> **What is being asked**: The expected output is an exact restatement of all the records.

Segment Start: Material provided

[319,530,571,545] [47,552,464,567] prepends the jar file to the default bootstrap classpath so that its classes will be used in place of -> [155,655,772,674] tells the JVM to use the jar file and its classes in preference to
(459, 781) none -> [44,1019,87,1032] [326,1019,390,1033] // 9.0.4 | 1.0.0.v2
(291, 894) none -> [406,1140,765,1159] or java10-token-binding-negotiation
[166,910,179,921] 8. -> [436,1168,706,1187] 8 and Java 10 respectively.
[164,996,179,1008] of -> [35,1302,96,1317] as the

Segment End: Material provided

> **Written solution**:
[319,530,571,545] [47,552,464,567] prepends the jar file to the default bootstrap classpath so that its classes will be used in place of -> [155,655,772,674] tells the JVM to use the jar file and its classes in preference to
(459, 781) none -> [44,1019,87,1032] [326,1019,390,1033] // 9.0.4 | 1.0.0.v2
(291, 894) none -> [406,1140,765,1159] or java10-token-binding-negotiation
[166,910,179,921] 8. -> [436,1168,706,1187] 8 and Java 10 respectively.
[164,996,179,1008] of -> [35,1302,96,1317] as the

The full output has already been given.